As a child he can paint vivid pictures of Jesus Christ, Madonna, and the Eastern Orthodox Saints. His astonished parents eventually reveal his gift to the monks in the Monastery of the Caves, who live ascetically underground, sustained only by water and small amounts of food.

When their ruler, Prince Michael, orders Andrei to paint an icon and bring it to the castle of his brother, the supposedly dead Prince Feodor, Andrei is captured by Tartars, brought as a slave to Constantinople, and subsequently sold to a Venetian brothel, where he is sexually abused and develops amnesia.

Marius, a 1500-year-old vampire living as a painter in Venice, rescues Andrei and gives him an education and a luxurious life, and renames him Amadeo. Marius is in love with a courtesan named Bianca Solderini, yet cannot bring himself to turn her into a vampire. Instead, he chooses Amadeo for his beauty, youth, and painting skills (apparently lost, along with his memories) to educate "in the way of the blood", so as to eventually make him a vampire.

Amadeo loves Marius single-mindedly and is eager to become a vampire. He does not understand Marius' hesitation to turn him, and in an act of rebellion and anger he seduces an English lord whom, after a few nights, he eventually abandons. The English lord becomes obsessed with Amadeo and, enraged by his betrayal, wounds him with a poisoned blade, forcing Marius to turn Amadeo into a vampire to save his life. Amadeo is 17 years old at the time of his transformation.

By the time of The Vampire Lestat, Armand has been running a coven known as the Children of Darkness in Paris for 300 years, which has caused him to sink into despair. He abducts the fledgling Lestat's lover, Nicholas "Nicki" de Lenfent, leading to a confrontation between the two vampires which leaves Armand furious and causes him to kill many coven members. Afterwards, Armand seeks companionship from Lestat, who rejects him to seek out Marius instead.
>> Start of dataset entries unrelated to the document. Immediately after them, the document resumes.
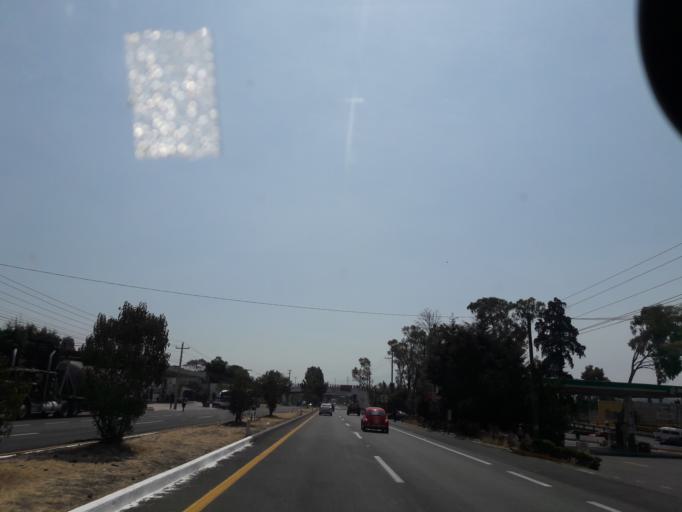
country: MX
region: Tlaxcala
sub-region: Totolac
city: Zaragoza
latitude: 19.3213
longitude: -98.2663
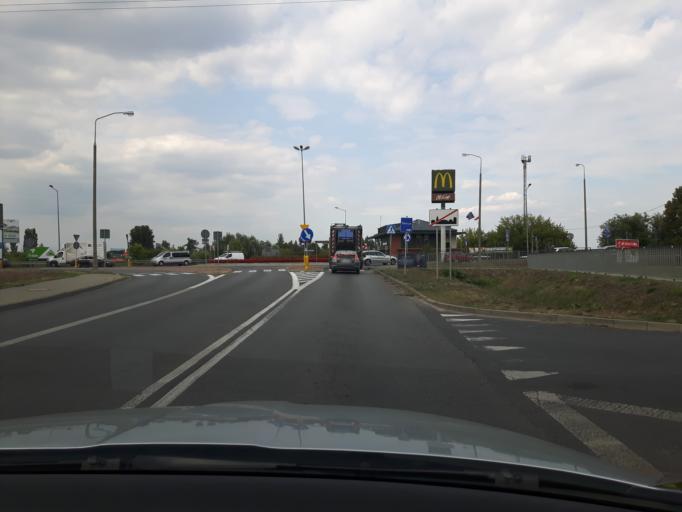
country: PL
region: Masovian Voivodeship
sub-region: Powiat legionowski
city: Nieporet
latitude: 52.4320
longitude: 21.0310
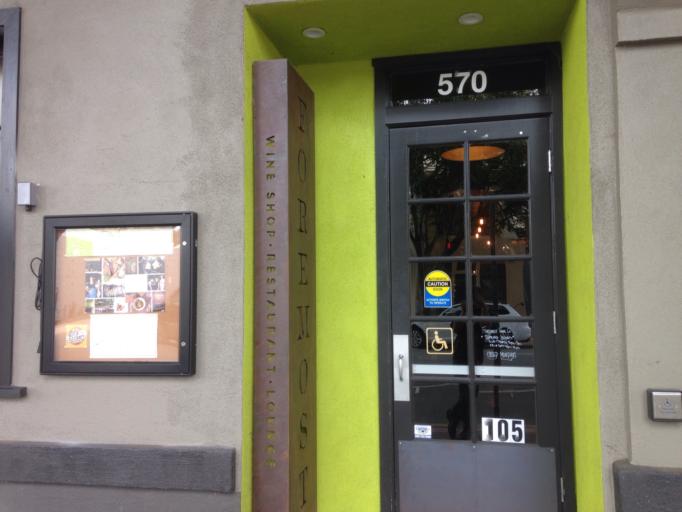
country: US
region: California
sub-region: San Luis Obispo County
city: San Luis Obispo
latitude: 35.2778
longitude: -120.6664
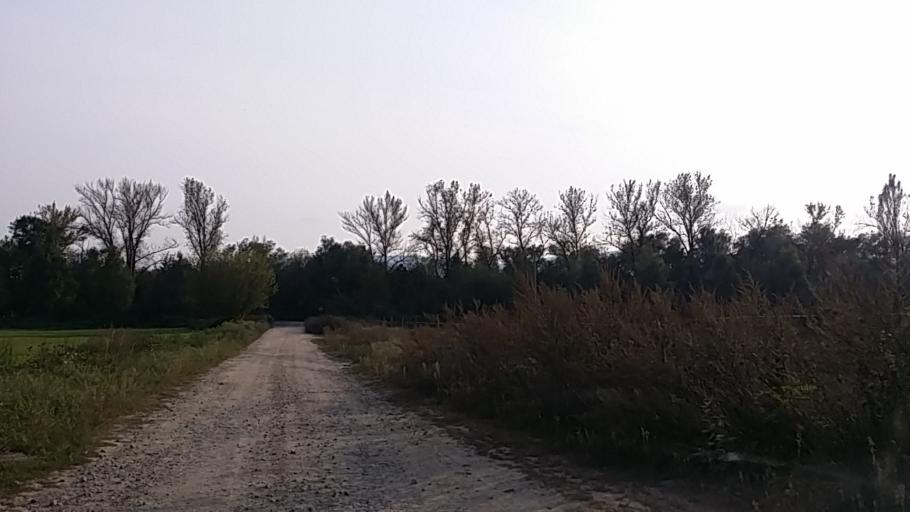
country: HU
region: Pest
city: Veroce
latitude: 47.8180
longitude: 19.0662
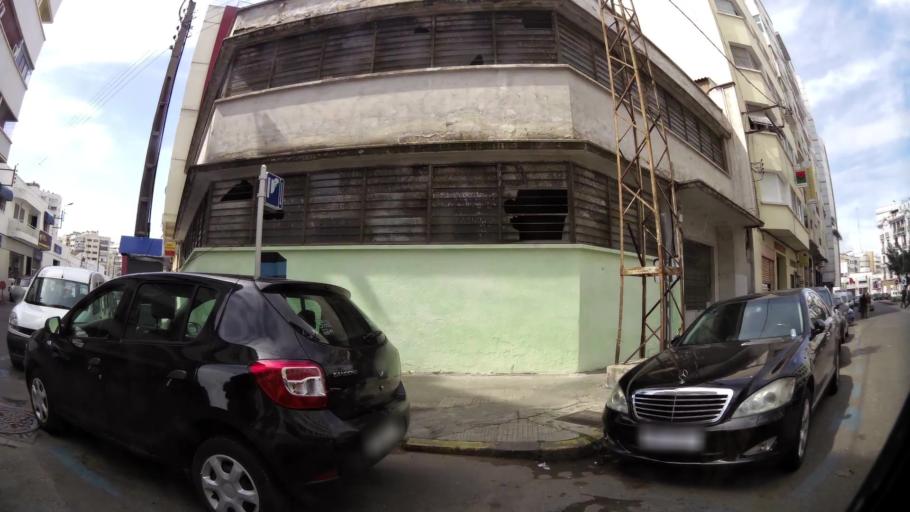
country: MA
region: Grand Casablanca
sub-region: Casablanca
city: Casablanca
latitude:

Lestat leaves Armand, the remaining coven members and a depressed, vampiric Nicki in charge of his theatre, which they convert into the Theatre des Vampires. Armand and Nicki begin creating increasingly disturbing plays the coven can use as a way to drain humans on-stage. When Nicki becomes increasingly violent and risks exposing his identity as a vampire, Armand imprisons him and cuts off his hands, before eventually assisting him to commit suicide.
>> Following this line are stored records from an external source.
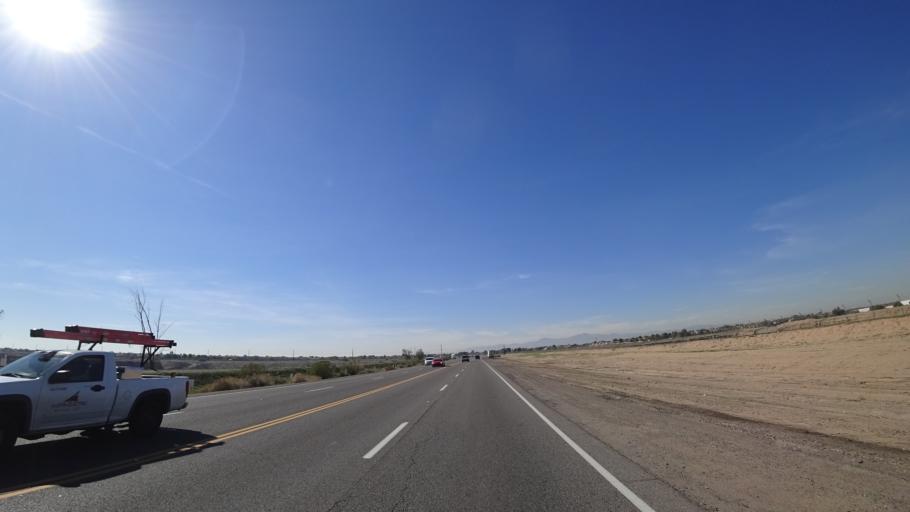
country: US
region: Arizona
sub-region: Maricopa County
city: Litchfield Park
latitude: 33.5076
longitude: -112.3184
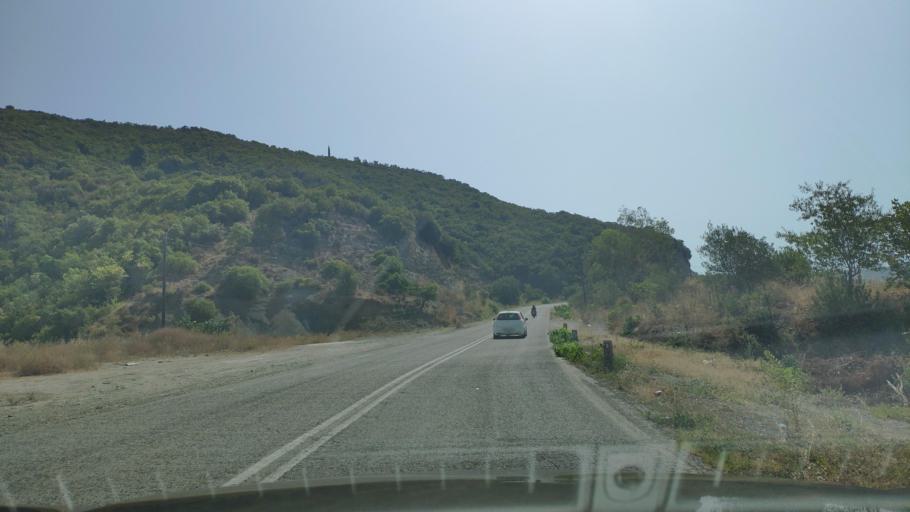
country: GR
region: Epirus
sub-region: Nomos Artas
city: Peta
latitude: 39.1691
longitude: 21.0572
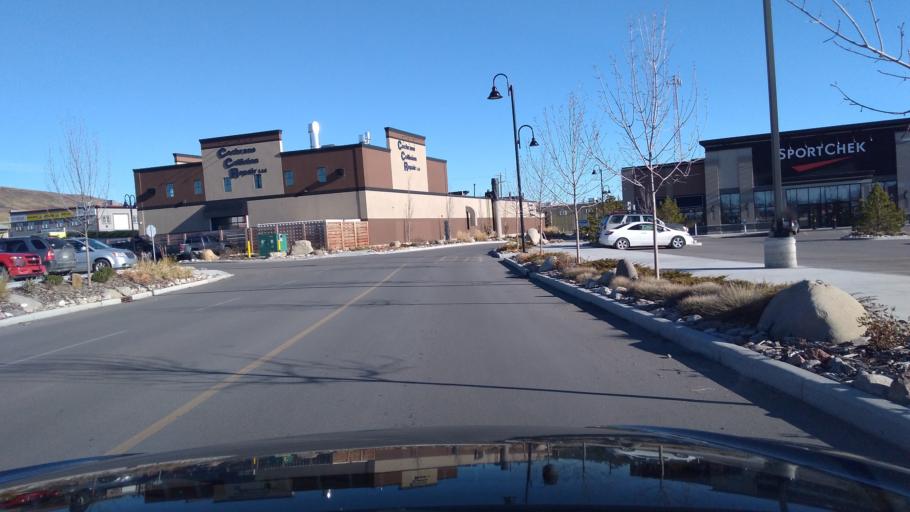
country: CA
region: Alberta
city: Cochrane
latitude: 51.1847
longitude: -114.4694
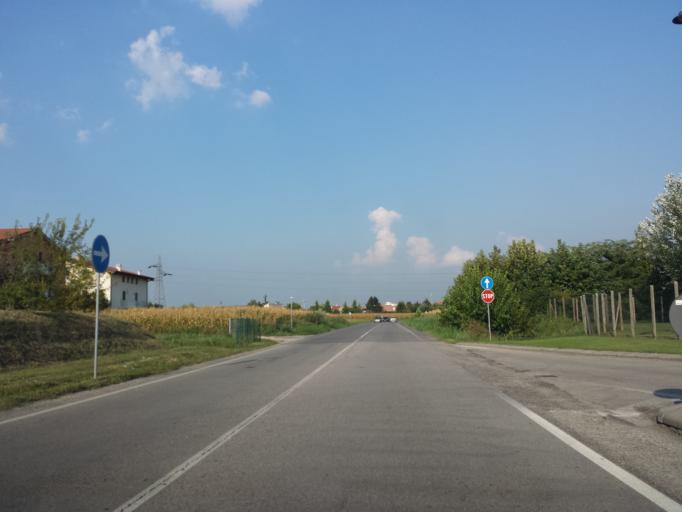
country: IT
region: Veneto
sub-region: Provincia di Vicenza
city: Torri di Quartesolo
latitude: 45.5146
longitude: 11.6294
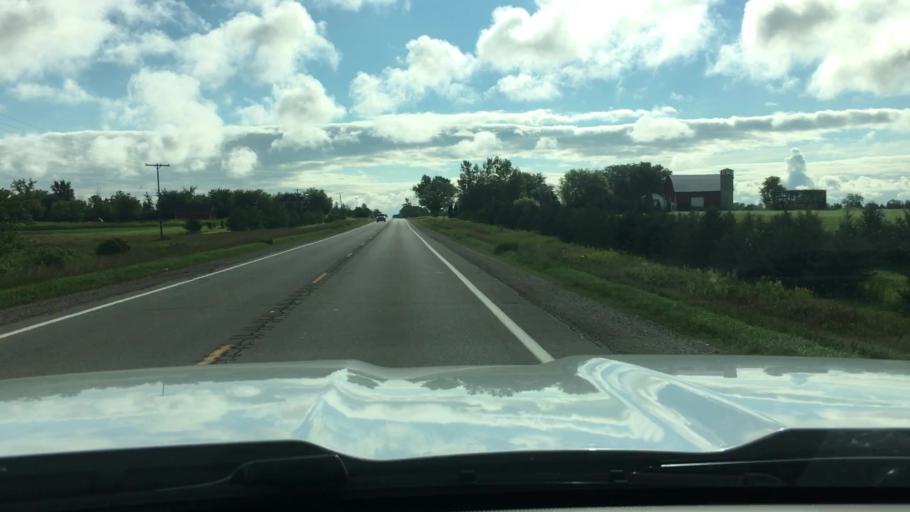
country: US
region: Michigan
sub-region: Tuscola County
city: Cass City
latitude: 43.5994
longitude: -83.2448
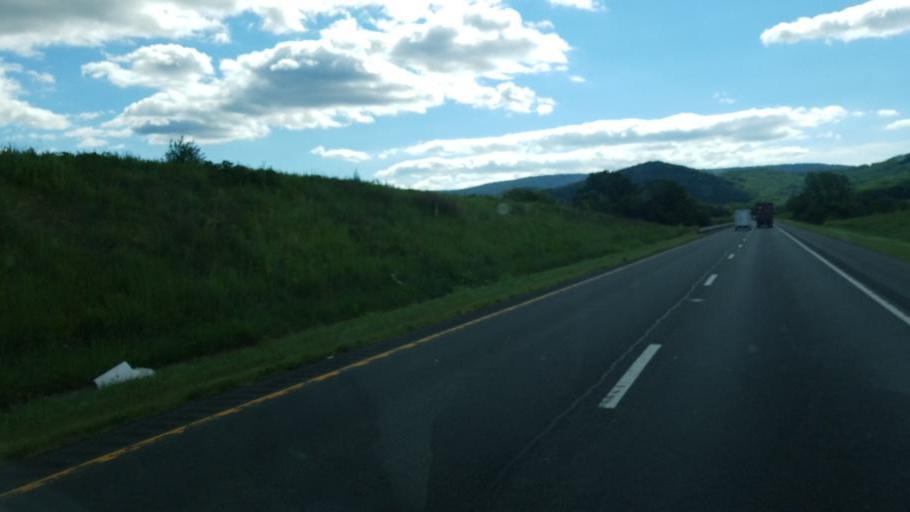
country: US
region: Virginia
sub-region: Warren County
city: Apple Mountain Lake
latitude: 38.9449
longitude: -78.1465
After the incidents in Interview with the Vampire, Daniel Molloy tries to find Lestat but is instead found by Armand. Daniel links Armand to the new time, and they form a relationship. Daniel grows more impatient, longing to be turned to a vampire, and he and Armand become estranged. By 1985, Daniel destroys his health to the point that he is near death, so Armand finally turns him into a vampire. Daniel is Armand's only fledgling to date, and they cannot stay together afterward.

In Memnoch the Devil, Armand is driven mad when Lestat returns from a journey to Heaven and Hell and shows him the Veil of Veronica. He walks into the sun and is seemingly killed.

In The Vampire Armand, Armand is revealed to have survived the incident from Memnoch the Devil after being protected by the young mortals Benji and Sybelle, who he begins looking after in return.

==Portrayal in other media==
- In the 1994 film Interview with the Vampire, Armand was portrayed by Antonio Banderas.
- In the 2002 film Queen of the Damned, Armand was portrayed by Matthew Newton.
- In the 2006 musical, Lestat, Armand was first portrayed by Jack Noseworthy, who left the role a week after the pre-Broadway performance began, and was then replaced by his understudy Drew Sarich, who went with the production onto Broadway.
- In the 2022 AMC TV series Interview with the Vampire, Armand is portrayed by Assad Zaman.